Apologies but I’m still stuck in my post-Boglephase, this time with a focus on ETFs. Jack Bogle famously disliked ETFs of course, thinking that they ended up being much too tactical. He worried that they encouraged short term thinking and allowed product issuers to increase costs by coming up with some daft unique investment strategy which involved impossibly complex algos and detailed data scraping.

I’m not sure that Bogle was entirely right on this score and the growing proliferation of low cost robos and multi fund managers who make extensive use ETFs speaks to their value for long term investing. I’d also suggest that Bogle would have been thrilled by the emergence of platforms which make a great play on ETFs such as Freetrade which I recently signed up to. Apparently, before Christmas, I was number 74,302 on a long waiting list for this new online app but within a few days of the New year, I’d suddenly been promoted to full customer.  What happened to other 74,302 in the long line?

Anyway, the point here is that Freetrade has a short but promising list of ETFs which can be bought at zero fee through its platform. For the long term investor this a manna from heaven. One could easily construct a simple portfolio of cheap ETFs, say 4 to 6, and then buy them through Freetrade and keep the overall portfolio cost below 25 basis points (including the fund TER and possible bid offer spreads). This is exactly what Bogle would have loved although it also presents something of a challenge to the Vanguard model over the long term.

Back in the mainstream where Vanguard increasingly dominate, we’ve seen intense competition in the multi funds passive space hot up – the subject of my Citywire column next week.

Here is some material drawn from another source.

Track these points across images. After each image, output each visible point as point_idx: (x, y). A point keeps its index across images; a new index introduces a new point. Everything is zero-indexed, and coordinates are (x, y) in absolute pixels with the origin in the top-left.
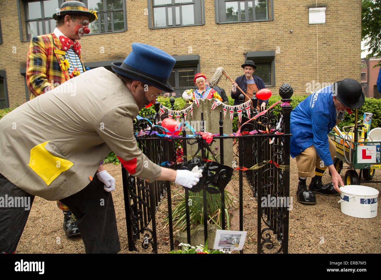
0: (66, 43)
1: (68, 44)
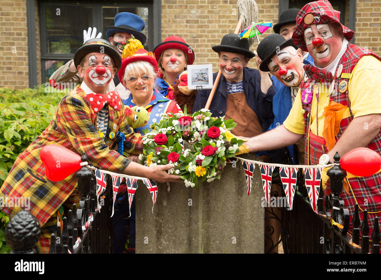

The choice of multi managers is growing all the time and by and large, they are compelling value. But I also have a hunch that the adventurous private investor could simply track the biggest and best players in this space and then work out what’s inside each of their portfolios. Average out the variations in asset classes, and then build a sensible asset class list and build your own portfolio using a service like Freetrade.

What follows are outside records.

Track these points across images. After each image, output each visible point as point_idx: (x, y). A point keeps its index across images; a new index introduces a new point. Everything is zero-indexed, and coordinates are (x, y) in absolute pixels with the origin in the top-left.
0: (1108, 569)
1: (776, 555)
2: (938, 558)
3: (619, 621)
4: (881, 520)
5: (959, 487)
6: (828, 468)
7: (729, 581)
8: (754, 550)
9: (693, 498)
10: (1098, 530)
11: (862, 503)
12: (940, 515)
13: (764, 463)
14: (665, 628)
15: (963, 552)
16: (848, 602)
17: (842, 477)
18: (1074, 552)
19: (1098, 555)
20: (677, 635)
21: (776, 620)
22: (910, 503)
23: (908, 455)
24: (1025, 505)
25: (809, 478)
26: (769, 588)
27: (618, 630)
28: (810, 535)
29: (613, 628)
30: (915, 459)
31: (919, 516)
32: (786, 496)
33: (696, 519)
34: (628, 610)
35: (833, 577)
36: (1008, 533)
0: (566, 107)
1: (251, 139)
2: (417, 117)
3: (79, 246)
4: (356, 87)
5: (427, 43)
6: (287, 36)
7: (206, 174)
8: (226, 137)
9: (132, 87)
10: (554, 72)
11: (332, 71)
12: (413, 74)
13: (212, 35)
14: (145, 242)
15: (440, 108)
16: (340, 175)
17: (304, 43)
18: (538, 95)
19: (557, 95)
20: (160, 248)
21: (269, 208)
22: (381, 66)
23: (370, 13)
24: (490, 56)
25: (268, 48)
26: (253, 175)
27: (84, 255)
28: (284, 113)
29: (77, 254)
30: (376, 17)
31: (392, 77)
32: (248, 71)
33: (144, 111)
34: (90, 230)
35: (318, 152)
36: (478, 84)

But one issue immediately presents itself. Once one has decided on the broad asset class building blocks (say 20% in US equities, 30% in emerging markets), which ETF to use? The lazy answer is to choose the biggest by AuM or the cheapest by TCO/TER. This is not a bad first step, but I think the selection process needs to be a bit more rigorous than that. For the Citywire article, I talked to Matt Brennan at AJ Bell.  He suggested that investors should also look at the following list of variables:

  • Does the ETF physically replicate the index or is it using swaps and derivatives
  • Does the ETF undertake stock lending
  • How big is the ETF
  • How well has the ETF tracked its index over time
  • How diversified is the underlying index
  • Trading costs such as bid/ask spreads
  • How often it rebalances
  • If the ETF is trading at a premium or discount

And then there’s the tricky issue of the index itself. As Brennan at AJ Bell reminds us, not all indices covering the same asset class, are alike. According to Brennan “in reality, the index providers themselves such as FTSE or MSCI make discretionary decisions as to which countries count as emerging markets or not. MSCI include South Korea as an Emerging Market, whereas FTSE counts it is a Developed market. This means that the iShares ETF, tracking the MSCI product has a 3% weight to Samsung, and the Vanguard product (tracking FTSE) has a 0% weight”. Quite.

Which brings nicely back to Jack Bogle. My sense is that he’d have been deeply worried by the profusion of indices and the accompanying new-fangled strategies. He was already deeply sceptical of stuff like smart beta – or dumb beta as he once called it. I think he’d have also told investors to really get under the skin of the index they are tracking. Download the fact sheet and compare it with other providers and then work out which index is right for you. Indices really, really matter.